The nurse is teaching a client about cellular hypertrophy. Which statement should be included in the teaching?
- A. It's uncontrolled proliferative cell growth that is cancerous.
- B. It's the enlargement of an organ or tissue from the increase in cell size.
- C. It's the wasting away of tissue or organs.
- D. It's the abnormal growth or development of cells.
Correct Answer: B
Rationale: The correct answer is B because cellular hypertrophy refers to the increase in the size of cells leading to the enlargement of an organ or tissue. This is a normal physiological response to increased demand or stress. Choice A is incorrect as uncontrolled proliferative cell growth leading to cancer is known as neoplasia, not hypertrophy. Choice C is incorrect as wasting away of tissue is termed as atrophy, not hypertrophy.

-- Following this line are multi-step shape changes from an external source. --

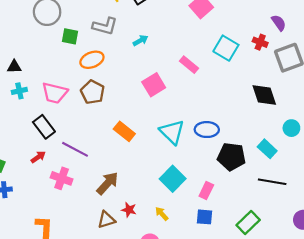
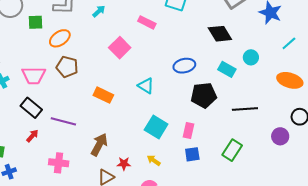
blue ellipse: (207, 130) -> (184, 66), moved
cyan triangle: (172, 132) -> (146, 86), size x0.7
cyan rectangle: (267, 149) -> (227, 69), moved
pink cross: (62, 178) -> (59, 163), moved

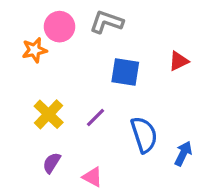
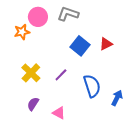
red triangle: (179, 61) -> (106, 44), moved
blue square: (125, 72) -> (80, 46), turned 30

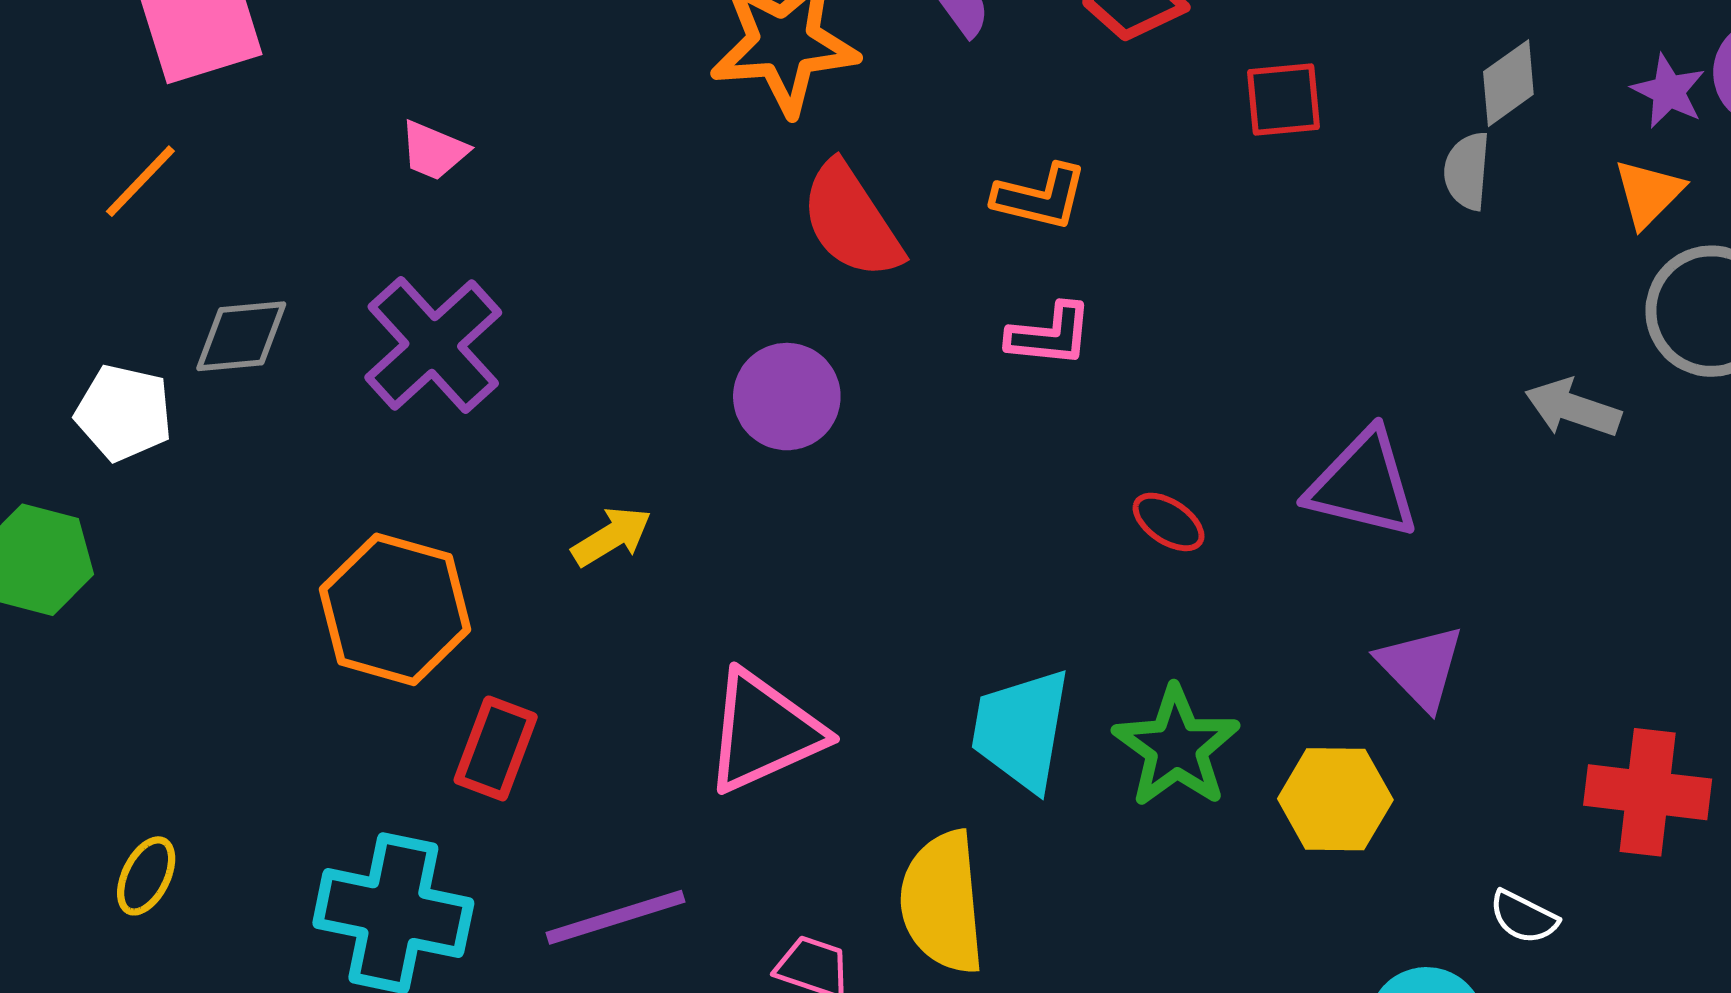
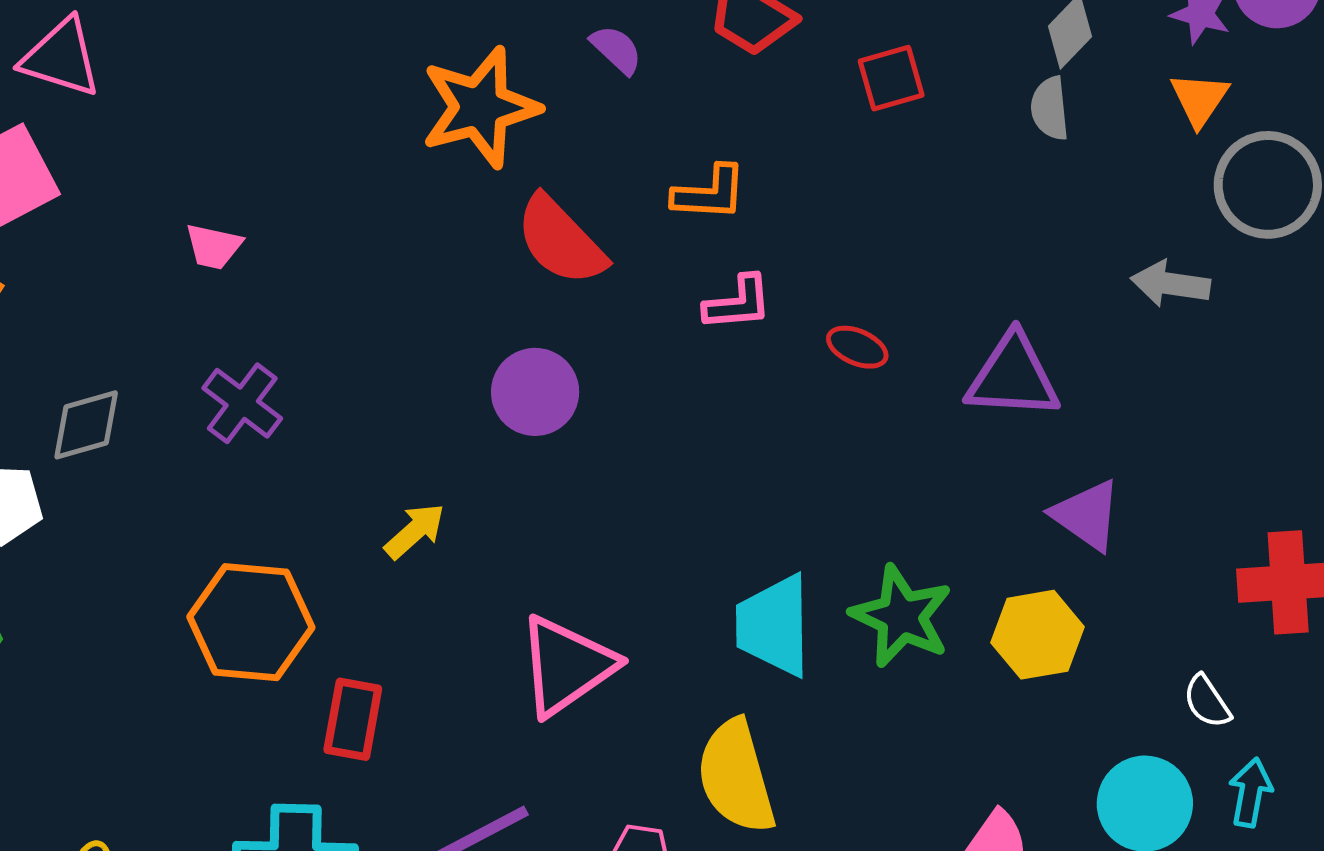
purple cross: (433, 345) -> (242, 403), size x0.7
red ellipse: (1169, 522) -> (857, 347), moved
white semicircle: (1524, 917) -> (1207, 701), turned 40

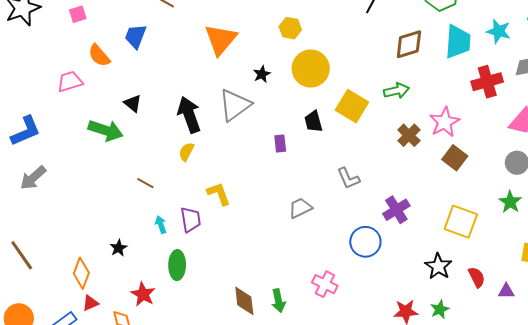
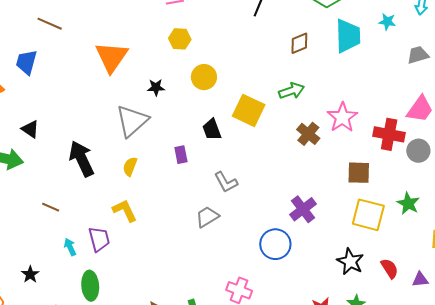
cyan star: (499, 31) -> (387, 22), size x0.7
brown diamond: (409, 44) -> (299, 43), size x0.7
yellow circle: (311, 69) -> (204, 77), size x0.7
black star: (262, 74) -> (156, 87), turned 30
red cross: (487, 82) -> (389, 134), moved, turned 32
black arrow: (189, 115) -> (82, 159), moved
yellow semicircle: (186, 152) -> (130, 166), moved
brown square: (455, 158) -> (359, 173), moved, turned -30
gray L-shape: (348, 178) -> (226, 182), moved
green star: (510, 202) -> (408, 203), moved

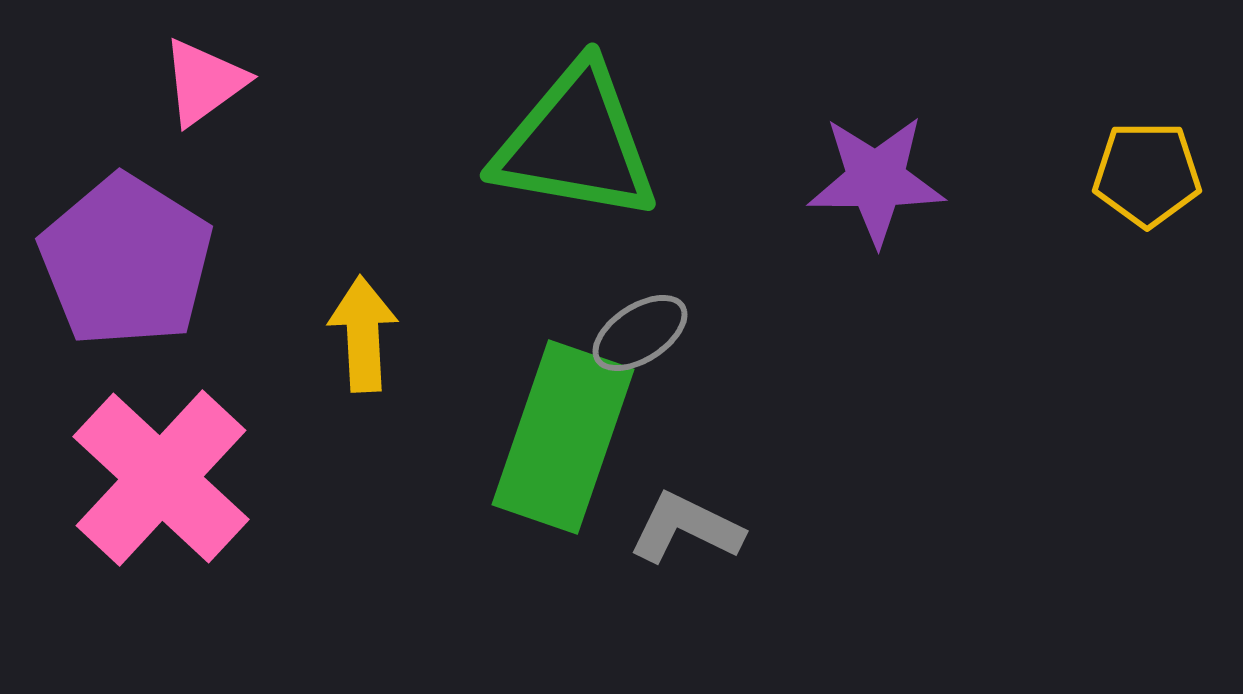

Choice D is incorrect as abnormal cell growth or development is more indicative of dysplasia or metaplasia, not hypertrophy.
A nurse is talking with the guardian of a school-aged child recently diagnosed with intermittent explosive disorder (IED). The guardian says,My child is impulsive, acts out aggressively, and then seems pleased with themselves. How can my child be happy? Which of the following responses should the nurse make?
- A. Appearing pleased after an aggressive or impulsive act has not been directly linked to intermittent explosive disorder.
- B. Appearing pleased after an aggressive or impulsive act can be a sense of relief rather than being happy.
- C. Appearing pleased after an aggressive or impulsive act is a manifestation of lack of empathy or compassion.
- D. Appearing pleased after an aggressive or impulsive act is within the control of your child.
Correct Answer: B
Rationale: Correct Answer: B
Rationale: The nurse should choose response B because it addresses the guardian's concern accurately. Individuals with intermittent explosive disorder may experience a sense of relief rather than genuine happiness after acting out aggressively. This relief can stem from a temporary release of pent-up emotions or stress. It is important for the nurse to clarify this distinction to the guardian to help them understand their child's behavior better and guide appropriate interventions.
Incorrect Choices:
A: This response dismisses the guardian's observations and does not provide a helpful explanation.
C: This response inaccurately suggests a lack of empathy or compassion, which is not a defining characteristic of intermittent explosive disorder.
D: This response implies that the behavior is under the child's control, which is not necessarily the case with impulsive disorders like IED.